Military Review, Sept-Oct, 2003 by John H. Barnhill
Gabriel Kolko, The New Press, New York, 2002, 176 pages, $15.95.
Another Century of War? If so, says Gabriel Kolko, it is almost assured that it will be another century of dashed hopes and unanticipated negative consequences, a century that is either the same as, or worse than, the 20th century. As Kolko notes in his earlier book, Century of War: Politics, Conflict, and Society Since 1914 (New Press, New York, 1994), the United States won the Cold War but in so doing fell victim to unintended consequences. The century of war was a time of mutually assured destruction and a balance of terror. But despite its extreme violence, the 20th century was a time of balanced powers. Now the United States stands alone. In the absence of countervailing forces, wrongheaded U.S. policies are destabilizing a world already rife with unsettled regions and easily obtained fire-power.
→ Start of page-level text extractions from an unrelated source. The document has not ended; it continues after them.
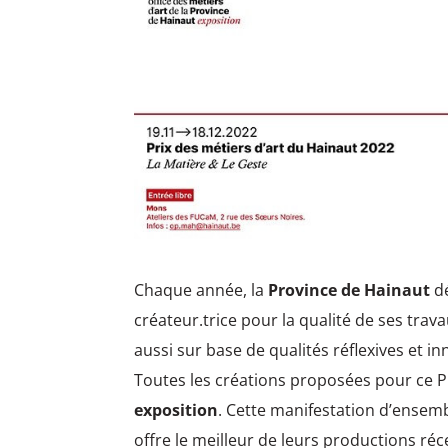
Chaque année, la
Province de Hainaut
dé
créateur.trice pour la qualité de ses trav
aussi sur base de qualités réflexives et i
Toutes les créations proposées pour ce 
exposition
. Cette manifestation d’ensem
offre le meilleur de leurs productions ré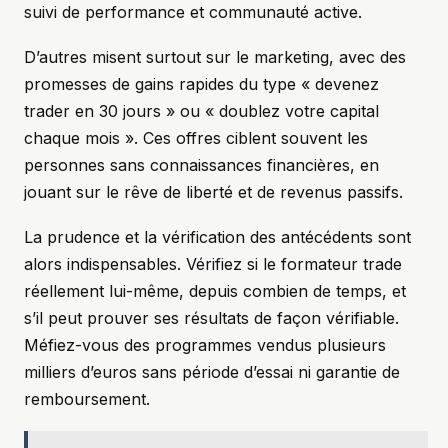
suivi de performance et communauté active.
D’autres misent surtout sur le marketing, avec des
promesses de gains rapides du type « devenez
trader en 30 jours » ou « doublez votre capital
chaque mois ». Ces offres ciblent souvent les
personnes sans connaissances financières, en
jouant sur le rêve de liberté et de revenus passifs.
La prudence et la vérification des antécédents sont
alors indispensables. Vérifiez si le formateur trade
réellement lui-même, depuis combien de temps, et
s’il peut prouver ses résultats de façon vérifiable.
Méfiez-vous des programmes vendus plusieurs
milliers d’euros sans période d’essai ni garantie de
remboursement.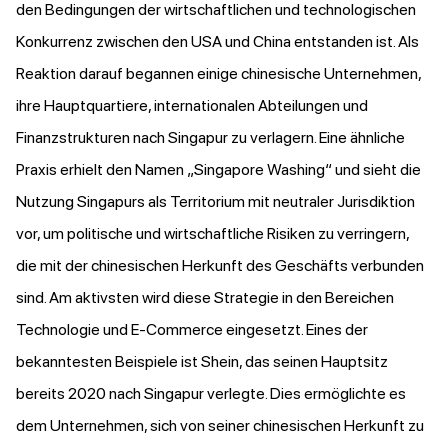
den Bedingungen der wirtschaftlichen und technologischen
Konkurrenz zwischen den USA und China entstanden ist. Als
Reaktion darauf begannen einige chinesische Unternehmen,
ihre Hauptquartiere, internationalen Abteilungen und
Finanzstrukturen nach Singapur zu verlagern. Eine ähnliche
Praxis erhielt den Namen „Singapore Washing“ und sieht die
Nutzung Singapurs als Territorium mit neutraler Jurisdiktion
vor, um politische und wirtschaftliche Risiken zu verringern,
die mit der chinesischen Herkunft des Geschäfts verbunden
sind. Am aktivsten wird diese Strategie in den Bereichen
Technologie und E-Commerce eingesetzt. Eines der
bekanntesten Beispiele ist Shein, das seinen Hauptsitz
bereits 2020 nach Singapur verlegte. Dies ermöglichte es
dem Unternehmen, sich von seiner chinesischen Herkunft zu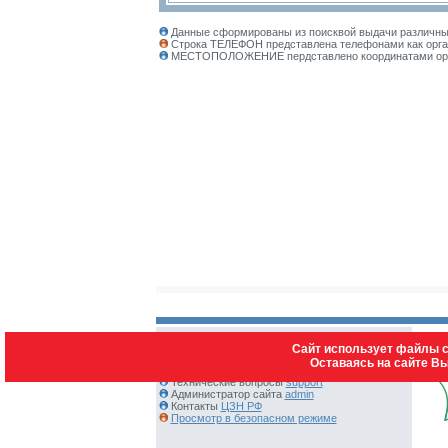
Данные сформированы из поисквой выдачи различных
Строка ТЕЛЕФОН представлена телефонами как орган
МЕСТОПОЛОЖЕНИЕ пердставлено координатами органи
Сайт использует файлы c
Оставаясь на сайте В
Контакты:
Технические вопросы
support
Администратор сайта
admin
Контакты
ЦЗН РФ
Просмотр в безопасном режиме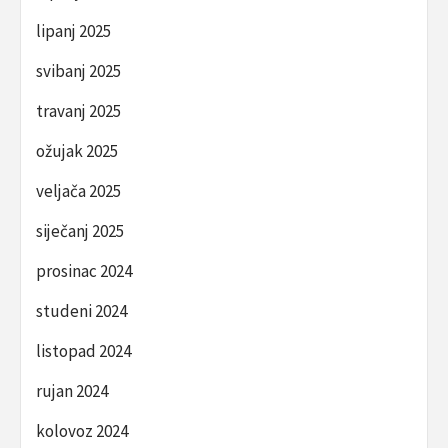
lipanj 2025
svibanj 2025
travanj 2025
ožujak 2025
veljača 2025
siječanj 2025
prosinac 2024
studeni 2024
listopad 2024
rujan 2024
kolovoz 2024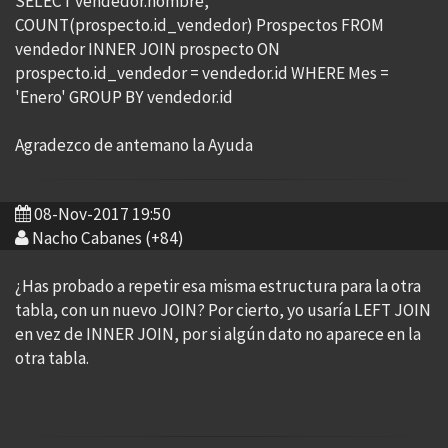
SELECT vendedor.nombre,
COUNT(prospecto.id_vendedor) Prospectos FROM
vendedor INNER JOIN prospecto ON
prospecto.id_vendedor = vendedor.id WHERE Mes =
'Enero' GROUP BY vendedor.id
Agradezco de antemano la Ayuda
08-Nov-2017 19:50
Nacho Cabanes (+84)
¿Has probado a repetir esa misma estructura para la otra
tabla, con un nuevo JOIN? Por cierto, yo usaría LEFT JOIN
en vez de INNER JOIN, por si algún dato no aparece en la
otra tabla.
Kolko's basic premise is that for 50 years the United States has fumbled around, being consistent only in its policies of being anticommunist and pro-oil. He feels that the United States holds a consistent over-optimism about the efficacy of its technology and firepower, and that it consistently fails to recognize that the world is a subtle, complex place that requires finesse, flexibility, and receptivity to the needs and wants of others. Inadvertently or perhaps knowingly, the United States has disrupted regions of the world by its support of anticommunist tyrannies. Because of its blunders, the U.S. weakened democratic movements throughout the world, generally making a world where the events of 11 September 2001 were the consequence.
Kolko thinks it is time to bring the troops home from the over 200 overseas bases, stop supplying half the world's arms, and accept that there are circumstances in the world that the United States cannot fix or should not be concerned with because they are peripheral to U.S. interests.
A prominent new-left historian, Kolko has made a career of being critical of U.S, foreign and domestic policies, and as he has aged, he has abandoned subtlety and nuance. In this small book on the follies of U.S. foreign policy, he uses words such as "inept," "immoral," and "dishonest." Most people will probably dismiss this book without a hearing, but it is familiar territory to his fans. Still, it will be alien--if not unpatriotic-to his critics, and in these limes, it will be deemed unfashionable.